As he stood up and shifted the empty glass and bowl on to a tray, the edge of the tray nudged the computer off the table. When he picked it up, the screen was cracked, the resolution clouded.
He muttered under his breath, laid the broken device on the tray, and returned the tray to the counter.
‘I’m sorry,’ he said, as he handed it across, with an indicative
downward glance. ‘Could you dispose of the computer for me? Piece of junk.’
‘No problem,’ said the guy behind the counter. He took the computer off the tray, placed it under the counter, and put the tray with the dishes on the rack behind him. ‘I’ll recycle it later. Have a nice day!’
‘You too. And thanks. Good afternoon,’ said Hugh, and left.
He unlocked the bike, wheeled it across the street, mounted and set off for home. As he rode, he wondered if he’d done enough. If he was under heavy surveillance – no. But otherwise, if it was all still being neural-networked by the bots, one travel plan would be flagged as real, and one as a laughably obvious diversion. The trouble was, he had no idea which.

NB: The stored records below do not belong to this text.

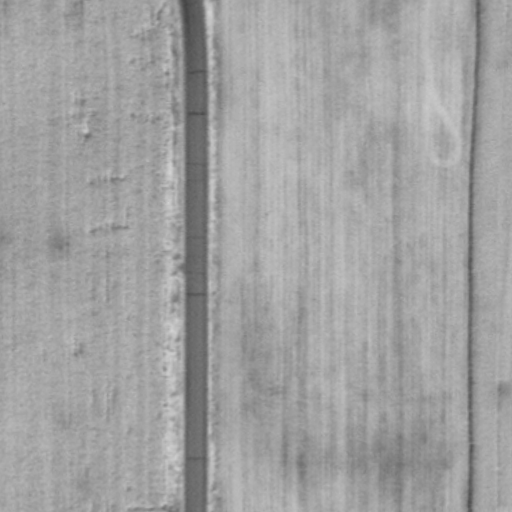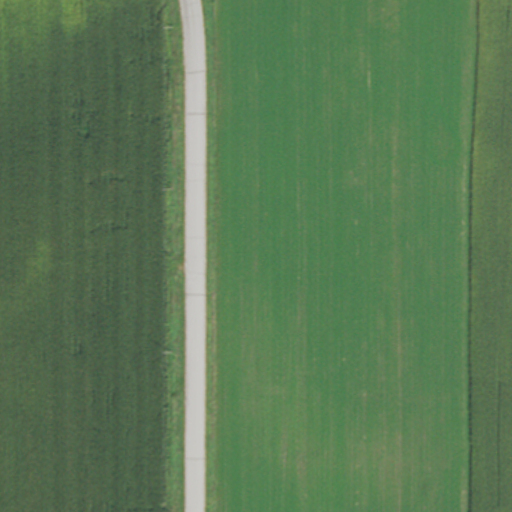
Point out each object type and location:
road: (196, 255)
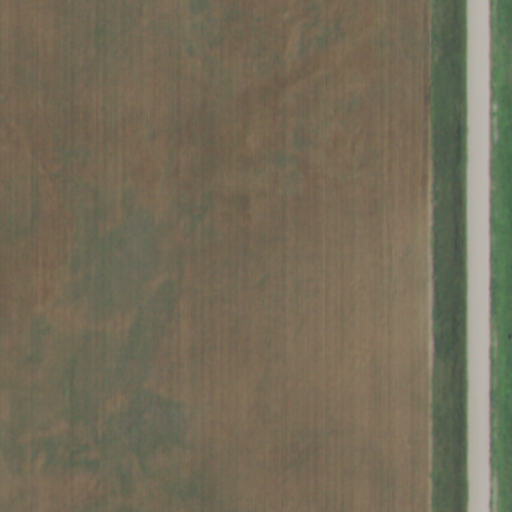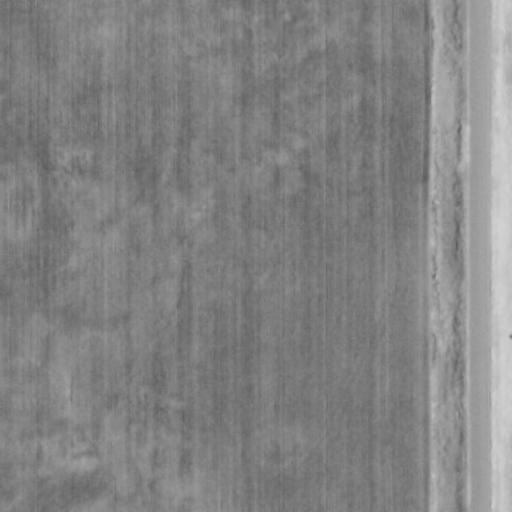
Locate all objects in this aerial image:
road: (480, 256)
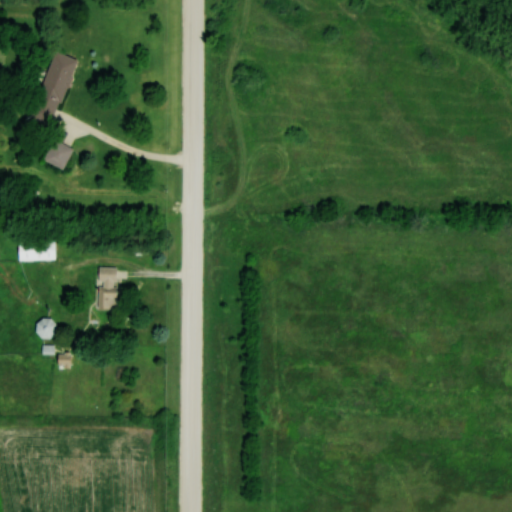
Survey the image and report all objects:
building: (50, 88)
road: (128, 145)
building: (56, 152)
building: (33, 248)
road: (191, 256)
building: (105, 287)
building: (43, 328)
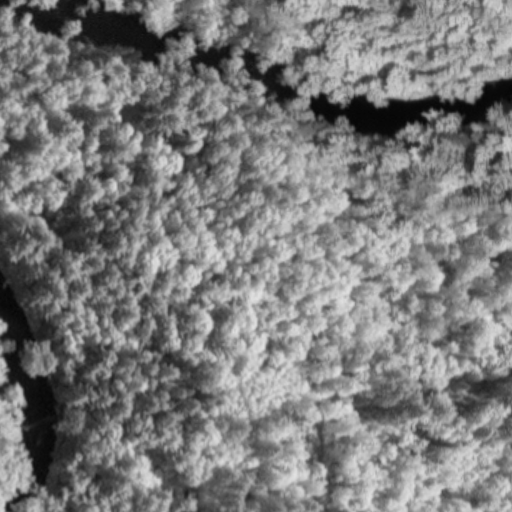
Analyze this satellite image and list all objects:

It was a summer evening like one of those Auden had imagined for after the revolution, with light traffic and loud sound systems standing in for the bicycle races and exploding poets. Hope walked along East West Road with her guitar in its case slung from her shoulder. A big backpack, with smaller bags stacked perilously on top, was strapped to a collapsible two-wheeled trolley, which she trundled in front of her. Hugh, with a frame rucksack on his back, led the way. Nick, with Max on his shoulders and carrying a token knapsack, scampered alongside him.
The lowering sun was getting in her eyes a bit, so she had her glasses on. Local situation reports, summarised from police radio chatter, social and mass media, and radio-station call-ins,
scrolled in the bottom left-hand corner of her shaded vision. Nothing much was happening: a traffic snarl-up at Highbury Fields, a street scuffle out in Muswell Hill. In the bottom right corner a black app, patched from Hugh’s phone, traced the slow progress of the truck on which Hugh had hooked a lift. Right now, it was negotiating the one-way system at King’s Cross. With Holloway Road about ten minutes’ walk away, they were in good time to meet it.